Return each line of the rows below that contains the word "city".

(Dataset entries)
◇ ◇ ◇

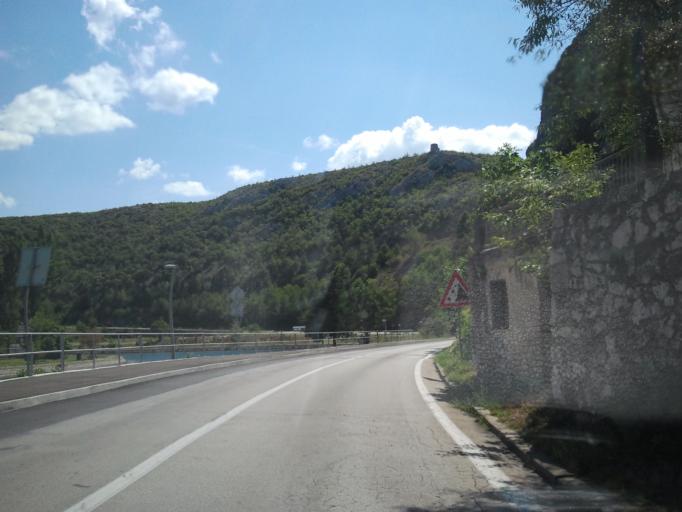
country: HR
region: Zadarska
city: Obrovac
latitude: 44.2008
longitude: 15.6838
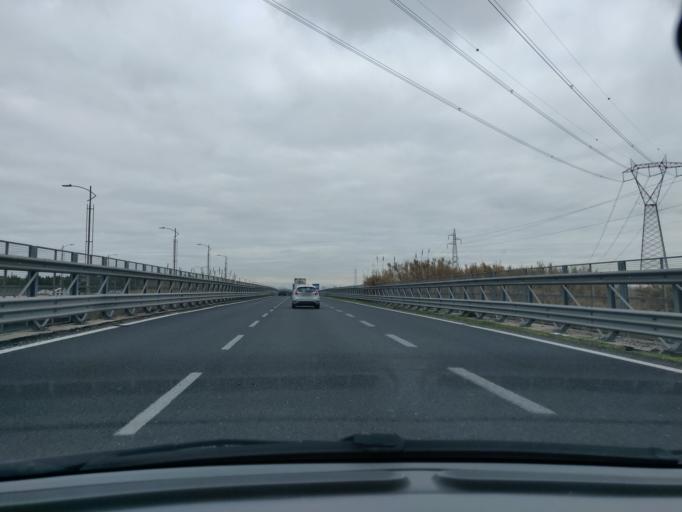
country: IT
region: Latium
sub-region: Citta metropolitana di Roma Capitale
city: Ponte Galeria-La Pisana
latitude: 41.8141
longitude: 12.3350
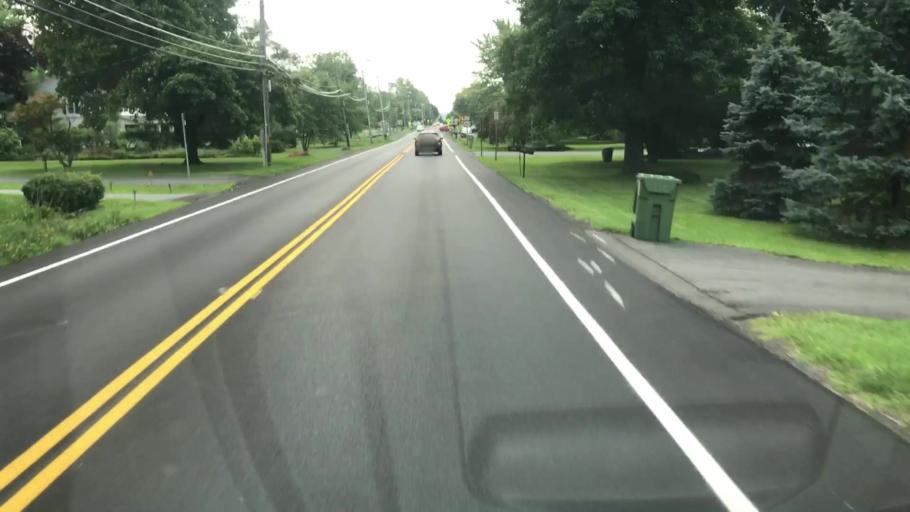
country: US
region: New York
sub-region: Cayuga County
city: Melrose Park
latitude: 42.9081
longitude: -76.5396
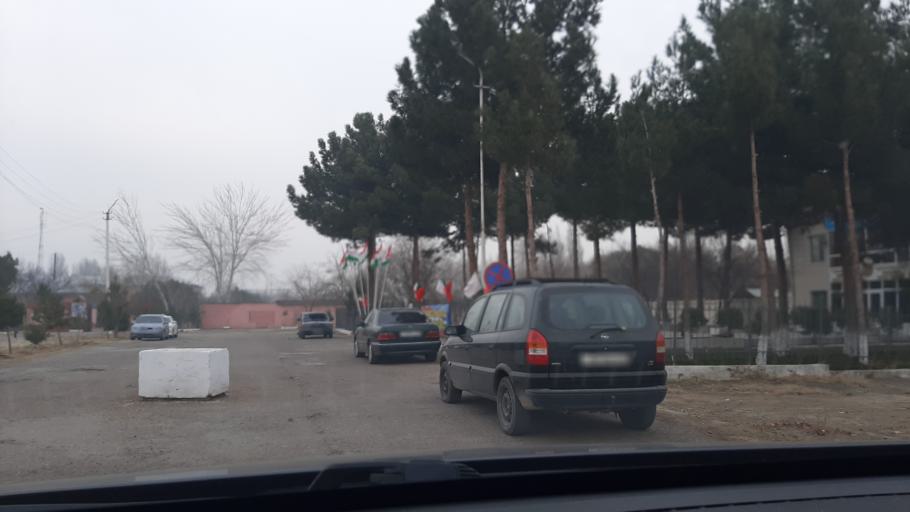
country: TJ
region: Viloyati Sughd
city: Palos
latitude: 40.2608
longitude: 69.7936
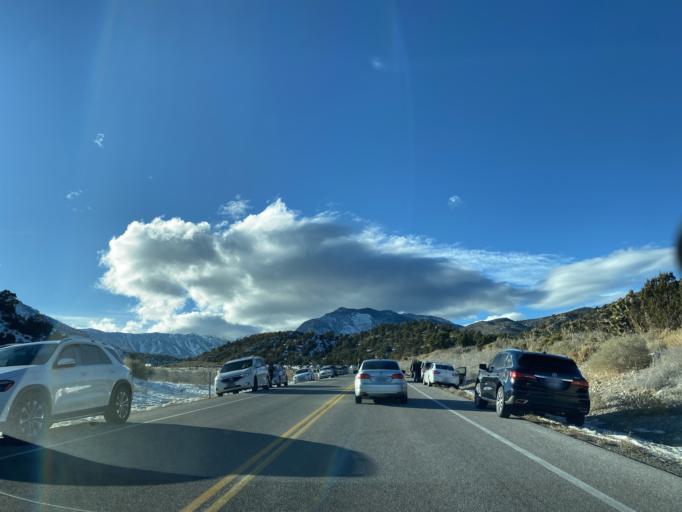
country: US
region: Nevada
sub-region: Clark County
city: Summerlin South
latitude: 36.2718
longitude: -115.5368
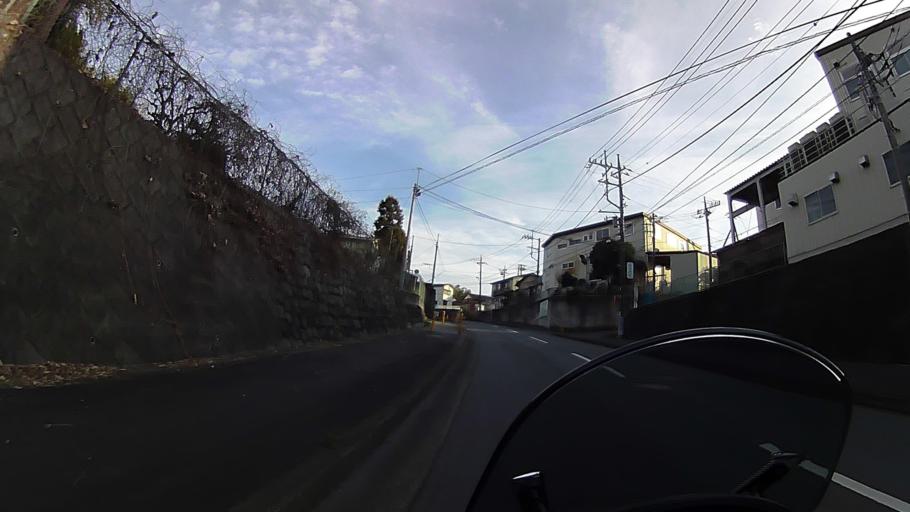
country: JP
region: Kanagawa
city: Atsugi
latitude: 35.4295
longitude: 139.4196
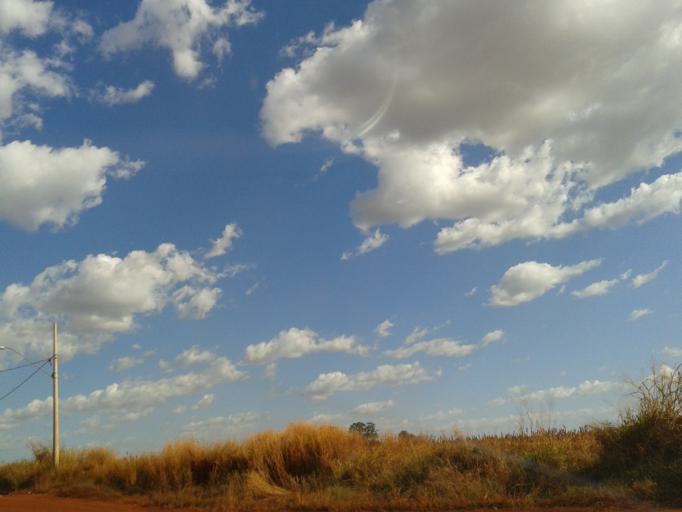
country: BR
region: Minas Gerais
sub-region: Capinopolis
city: Capinopolis
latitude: -18.6979
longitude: -49.5705
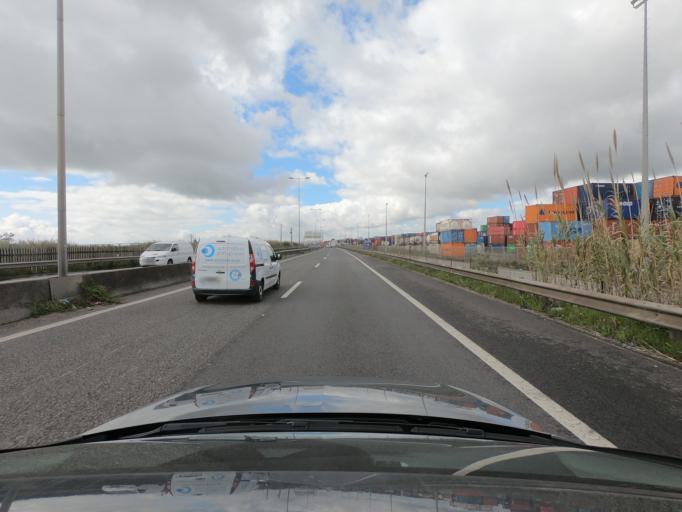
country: PT
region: Lisbon
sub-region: Loures
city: Sao Joao da Talha
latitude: 38.8250
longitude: -9.0835
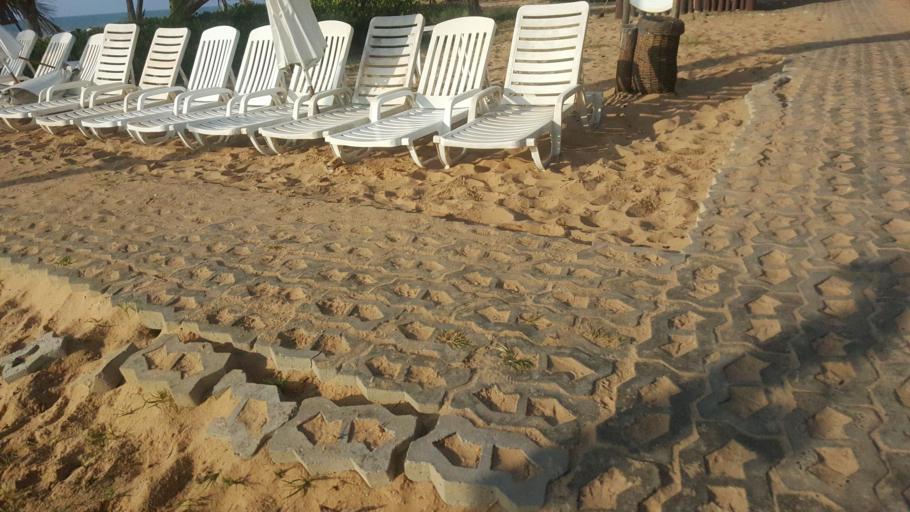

◇ ◇ ◇

▶ [COMPLETE ANSWER]
city: Obrovac
city: Ponte Galeria-La Pisana
city: Melrose Park
city: Palos
city: Summerlin South
city: Atsugi
city: Capinopolis
city: Sao Joao da Talha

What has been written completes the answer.